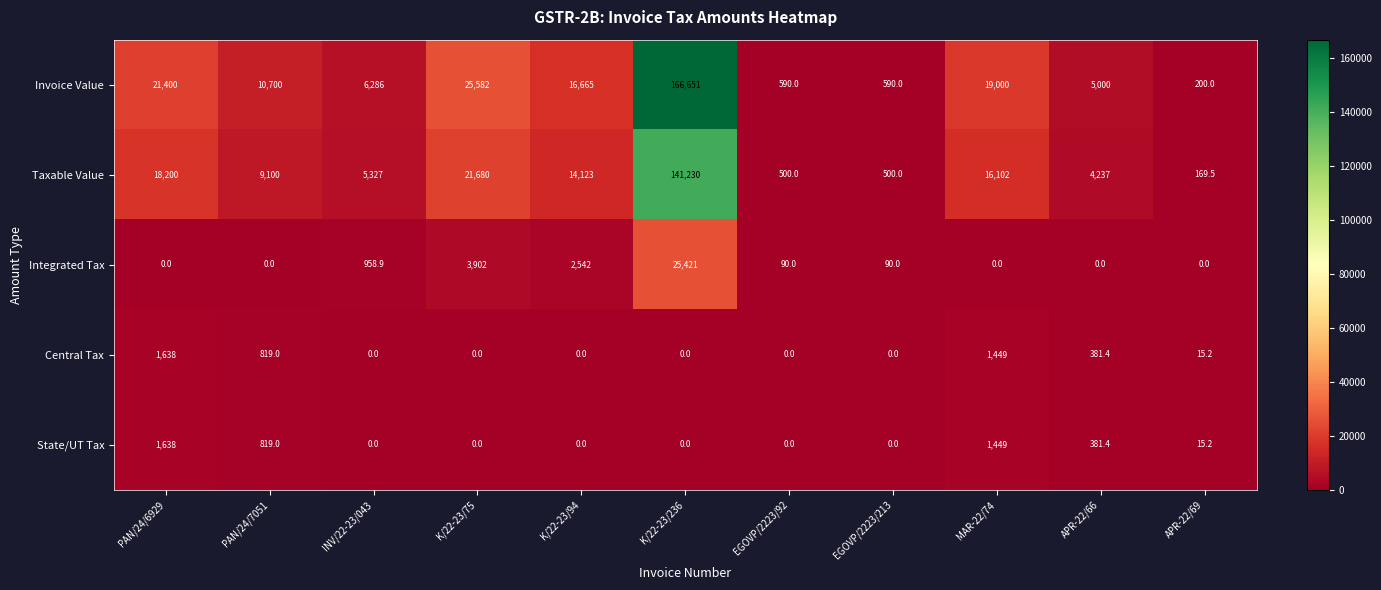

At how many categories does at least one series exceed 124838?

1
...
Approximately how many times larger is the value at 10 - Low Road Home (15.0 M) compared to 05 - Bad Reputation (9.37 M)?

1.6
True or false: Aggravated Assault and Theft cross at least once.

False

■ About this exercise: Pull out each line of the listing above that contains the word "least".

■ Reply:
At how many categories does at least one series exceed 124838?
True or false: Aggravated Assault and Theft cross at least once.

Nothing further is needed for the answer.